During the first year, when I was trapped by responsibilities I did as best I could to keep hopelessness at bay and anger to a minimum. But I longed to live life again. To be happy. To set goals and reach for them. To be out in the world and experience things again. Certainly I would have preferred to have had Will by my side, but that wasn’t the reality. He was gone, and I was still here.

Why do some of us see the world for the possibilities it holds for us as opposed to some sort of solitary confinement to be outlasted?

My husband’s dead. I don’t expect phone calls. He isn’t going to turn up in the kitchen one morning when I come down to get breakfast for my daughter. Although there are moments in the beginning when there is a Twilight Zone feel to this, I have a difficult time with widowed people who are further out than I am and still talking about grappling with the reality of their now. They talk about “diverting” themselves with projects and dating and getaways. How does one “divert” grief? It hangs on you like a too large coat, smothering you almost with its omnipresence. I guess what most annoys me about statements like these, and it is annoyance because I can’t empathizewith it  and it is for the rare one that I feel pity, is that they refer to life as a distraction. Living is a distraction? Reality is a time filler on the way to the grave?
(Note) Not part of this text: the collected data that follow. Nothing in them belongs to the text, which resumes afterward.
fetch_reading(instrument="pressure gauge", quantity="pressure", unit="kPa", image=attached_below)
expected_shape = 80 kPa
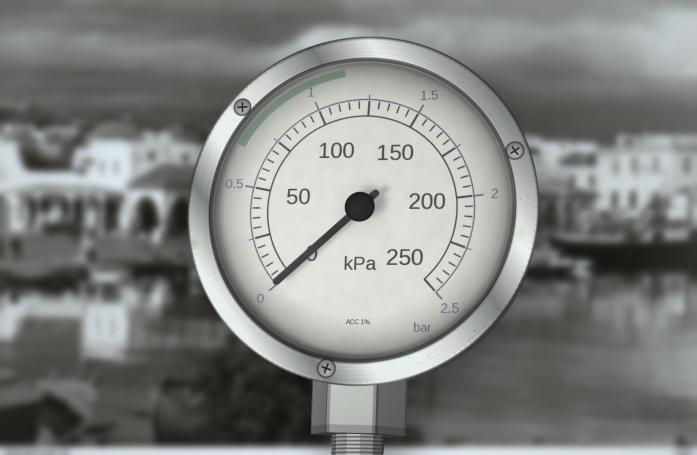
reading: 0 kPa
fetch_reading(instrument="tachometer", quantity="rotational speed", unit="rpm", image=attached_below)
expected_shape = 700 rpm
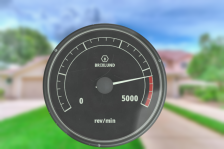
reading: 4200 rpm
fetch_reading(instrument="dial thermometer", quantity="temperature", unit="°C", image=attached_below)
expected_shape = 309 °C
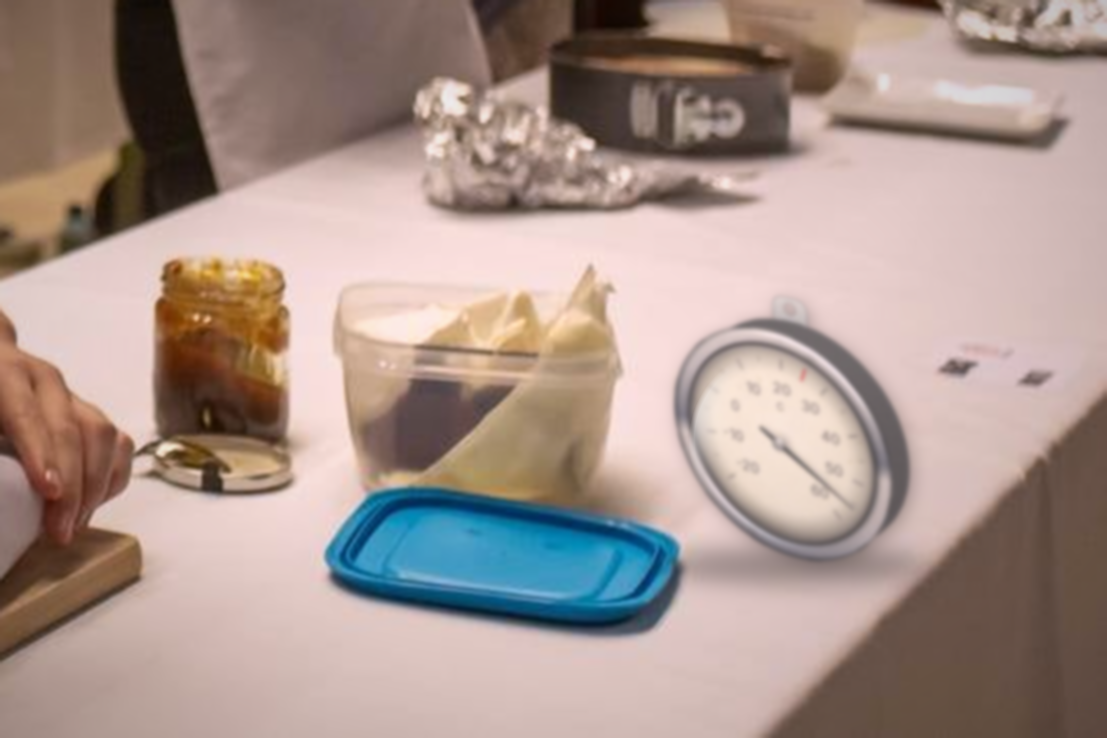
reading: 55 °C
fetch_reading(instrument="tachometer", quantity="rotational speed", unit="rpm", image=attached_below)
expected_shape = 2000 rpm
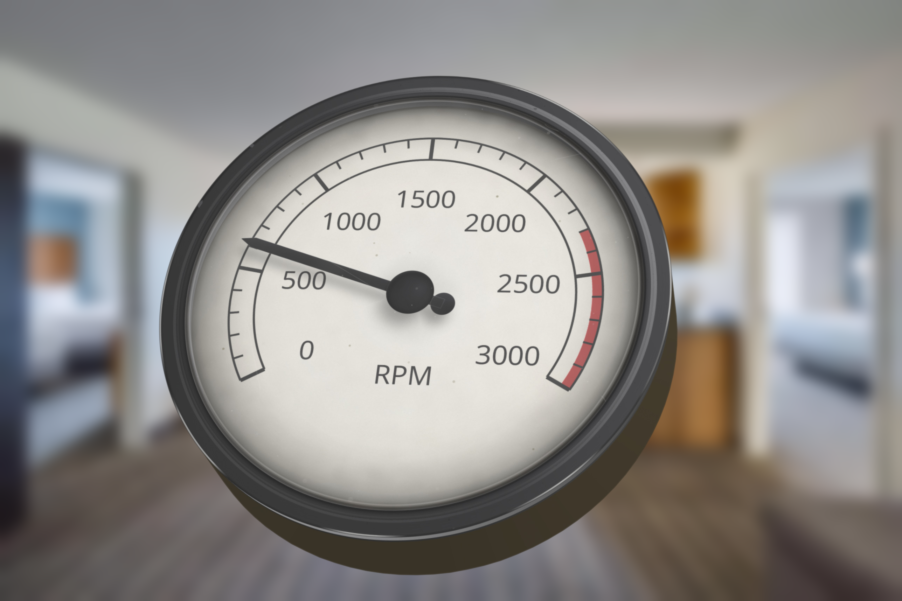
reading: 600 rpm
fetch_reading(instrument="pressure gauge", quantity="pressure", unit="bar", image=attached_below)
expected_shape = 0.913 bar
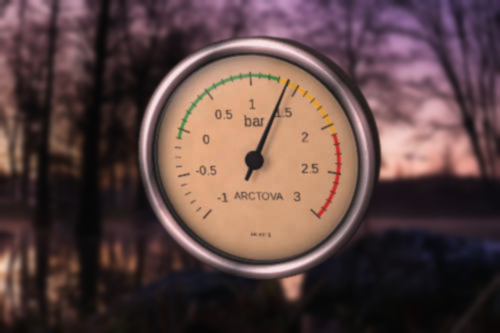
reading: 1.4 bar
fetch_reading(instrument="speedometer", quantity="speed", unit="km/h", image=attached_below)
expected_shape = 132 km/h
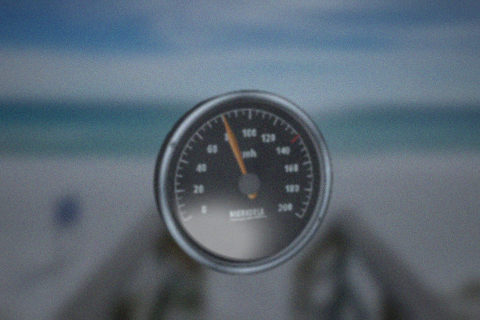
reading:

Reunification seems to be the goal of many widowed people. While it is a nice thought, I am not so sure that it is the reality that awaits any of us when this life is over. I often have the feeling that Will is farther and farther away from me all the time, and that he is moving forward in much the same way that I have. A dear friend of Rob’s told him that he shouldn’t worry about the configurations of the next life in terms of our earth bound relations. The next plane is not bound by the rules that reign here. I don’t worry about it much myself, but I wonder how I could ever give Rob up. He is too precious and too much a part of me now.

A common question of the widowed is how do you make room in your heart to love another? There is a feeling that a broken heart is just not capable of being repaired to a point where this will be possible. The thing is, though, that your heart isn’t really broken. It still beats. It still feels and aches and has love to give. There is just no one to ease the ache or accept the love anymore. Fear is what holds us back from loving again at some point. Those who have trouble reconnecting with their ability to love and risk not being loved in return more than likely had difficulty with this before they married. I know that when I first tried to date I fell back into the bad relationship habits of my life before Will. It was as though I had forgotten everything I had learned from him and with him about relationships. It was only when I stepped back and acknowledged what I was doing and made an effort to put the lessons of my marriage into practice again that I found my footing and ultimately was able to build a relationship with Rob.

Often I hear widowed people say that though they are in a new relationship, or open to one, they will never love someone else as much as they loved their late spouse, or be loved as comparably. I just cringe. I love Rob as much as I ever loved Will, and I feel as loved as I have ever felt. Beyond that I can’t make any other comparisons. It is not possible and it’s not wise. “That was then and this is now.” Mark says that to Byron in the S.E. Hinton novel of the same now when he is asked why things can’t be the same between them. In the novel it is a rather cynical and very hard assessment of the reality experienced by these teen-aged characters. The two boys had survived hard childhoods and yet the severing of their near-familial relationship was one of the most difficult challenges either had faced yet. Life is hard sometimes, but reality must be acknowledged for what it is. Life is not static. It is ever changing, and it’s direction is only marginally ours to control.

I can’t imagine who I would be were it not for Will. I can’t imagine a future without Rob. My truths.